Coordinating Treatment Components
The SGO/ABS statement spotlighted computed tomography (CT) and magnetic resonance imaging (MRI)-guided adaptive brachytherapy and the feasibility of delivering coordinated EBRT and brachytherapy at different treatment centers “without compromising treatment time and outcome in areas where access to brachytherapy might be limited.”1 However, patient navigation and careful coordination of care are crucially important for multifacility delivery of EBRT and brachytherapy.1 Coordination requires multidisciplinary cooperation between gynecologic, radiation, and medical oncology teams and support staff such as patient navigators and scheduling staff.1
Integrated EBRT/brachytherapy treatment plans should always include these seven components1:
- Date of radiation initiation, with cisplatin chemotherapy initiation within 5 days, preferably on a Monday or Tuesday.1
- Dates for subsequent cycles of chemotherapy, with labs checked weekly.1
- Brachytherapy planning.1
- Decision making about gynecologic oncologist’s role in the first brachytherapy fraction (to place a disposable Smit sleeve tube).1
- Initial imaging date for brachytherapy planning and subsequent repeat imaging schedules for adaptive brachytherapy.1
- Hematologic toxicity management planning, including filgrastim as indicated for adequate neutrophil counts prior to brachytherapy and availability of transfusion and growth factor support for neutropenia.1
- Insurance authorizations for EBRT and brachytherapy to avoid interruptions in treatment plan completion.1
When EBRT and brachytherapy are performed at separate treatment centers, plans should specify which clinicians will plan and deliver radiation boosts.1
IMRT and SBRT have proven to be poor substitutes for cervical cancer brachytherapy, the authors concluded, although the available evidence base is based largely on relatively small studies.1 There is evidence that brachytherapy delivers a superior biologic effective dose compared with IMRT.1
The ABS recently published a consensus statement on intraoperative radiotherapy (IORT) recommending consideration of using IORT in managing recurrent cervical cancer when microscopic disease-positive surgical margins are a concern, although IORT is not a standard of care for treating recurrent cervical cancer.6 Managing locoregional cervical cancer recurrence can be difficult because prior radiotherapy increases the risk of radiotoxicities associated with re-irradiation.6 But IORT after salvage surgery might reduce this risk while eliminating residual disease. Although limited, the evidence base suggests adding EBRT to IORT might improve outcomes.6
“[T]he addition of IORT to salvage resection for isolated recurrence of gynecologic cancers has not been evaluated prospectively,” and although retrospective data suggest improved local control, they do not conclusively demonstrate that IORT improves survival, the statement authors cautioned.6
- Holschneider CH, Petereit DG, Chu C, et al. Brachytherapy: a critical component of primary radiation therapy for cervical cancer: from the Society of Gynecologic Oncology (SGO) and the American Brachytherapy Society (ABS). Gynecol Oncol. 2019;152(3):540-547.

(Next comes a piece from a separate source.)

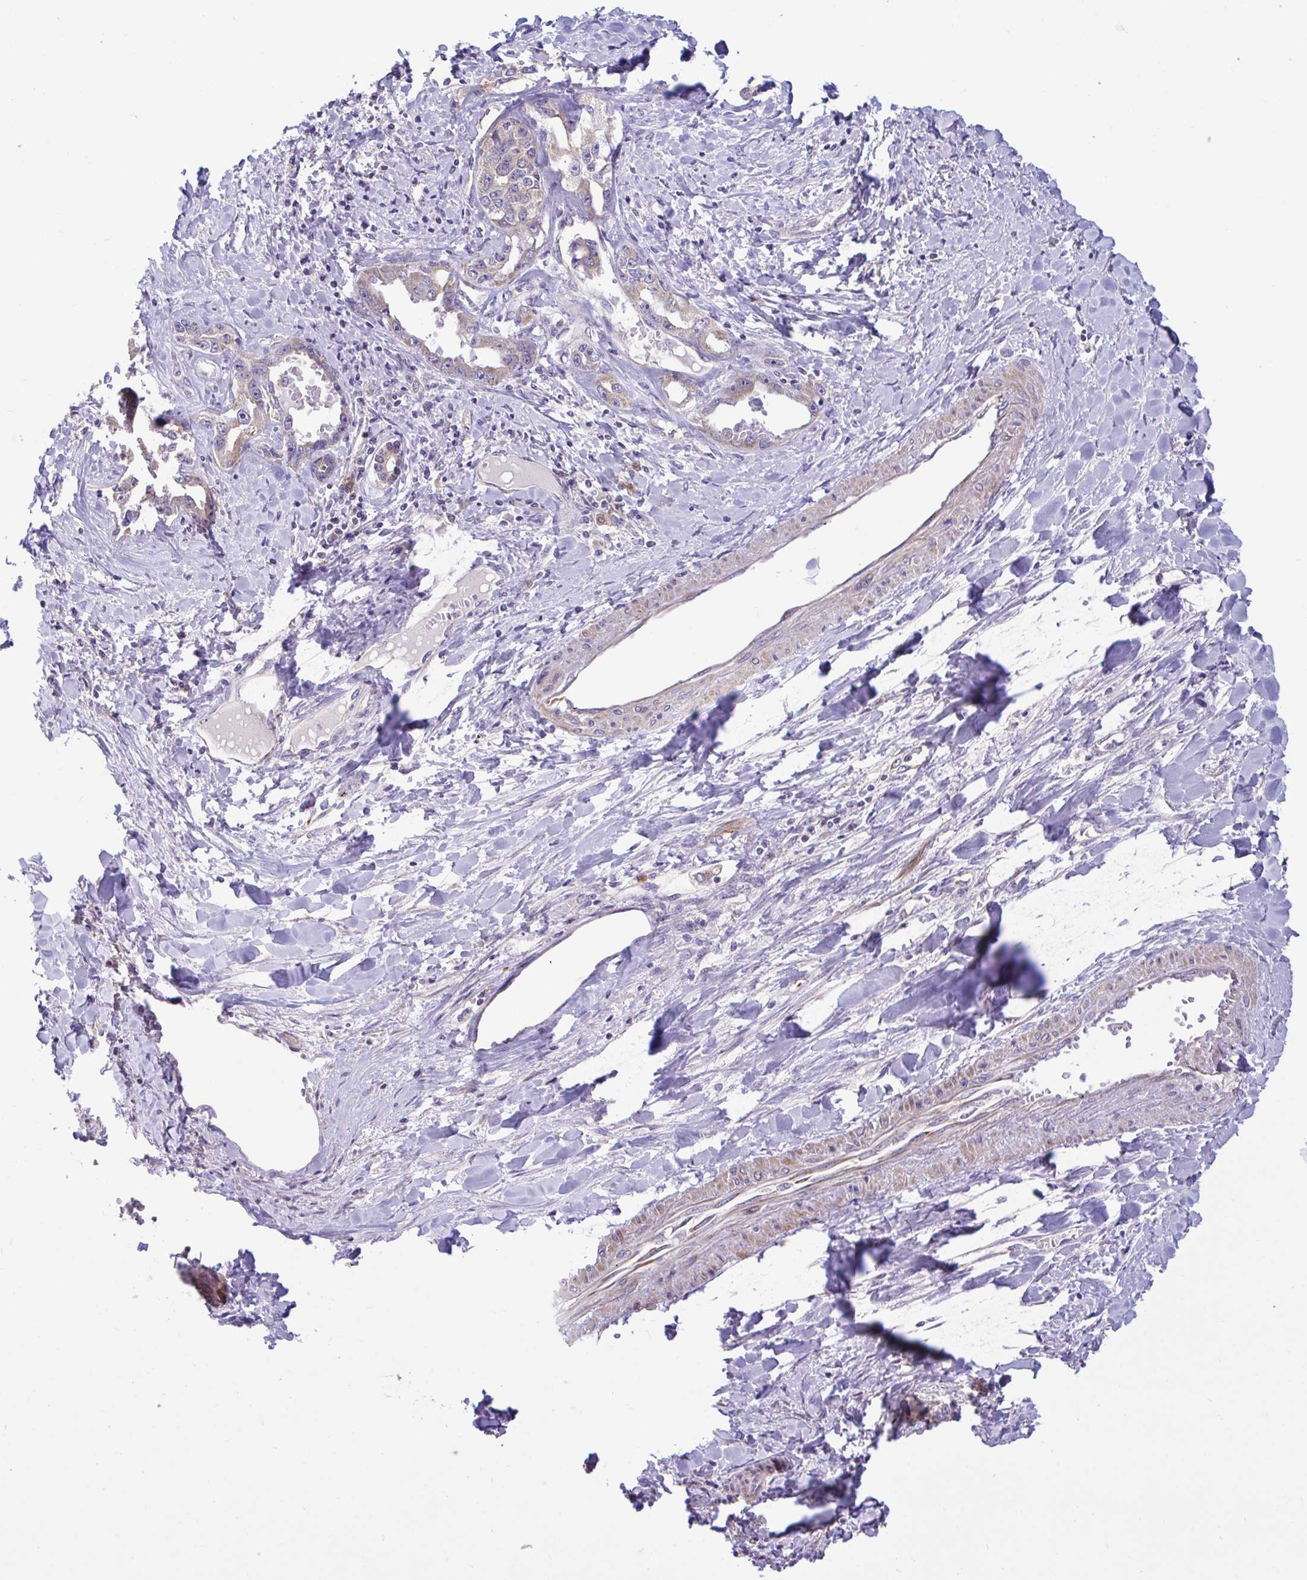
{"staining": {"intensity": "weak", "quantity": "25%-75%", "location": "cytoplasmic/membranous"}, "tissue": "liver cancer", "cell_type": "Tumor cells", "image_type": "cancer", "snomed": [{"axis": "morphology", "description": "Cholangiocarcinoma"}, {"axis": "topography", "description": "Liver"}], "caption": "High-power microscopy captured an immunohistochemistry (IHC) photomicrograph of cholangiocarcinoma (liver), revealing weak cytoplasmic/membranous positivity in approximately 25%-75% of tumor cells.", "gene": "SARS2", "patient": {"sex": "male", "age": 59}}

- Ma TM, Harkenrider MM, Yashar CM, Viswanathan AN, Mayadev JS. Understanding the underutilization of cervical brachytherapy for locally advanced cervical cancer. Brachytherapy. 2019;18(3):361-369.
- Schad M, Kowalchuk R, Beriwal S, Showalter TN. How might financial pressures have impacted brachytherapy? A proposed narrative to explain declines in cervical and prostate brachytherapy utilization. Brachytherapy. doi: 10.1016/j.brachy.2019.07.001
- Furlow B. US urology clinics overprescribe prostate radiotherapy. Lancet Oncol. 2011;12(2):122.
- Alimena S, Yang DD, Melamed A, et al. Racial disparities in brachytherapy administration and survival in women with locally advanced cervical cancer. Gynecol Oncol. 2019;154(3):595-601.
- Tom MC, Joshi N, Vicini F, et al. The American Brachytherapy Society consensus statement on intraoperative radiation therapy. Brachytherapy. 2019;18(3):242-257.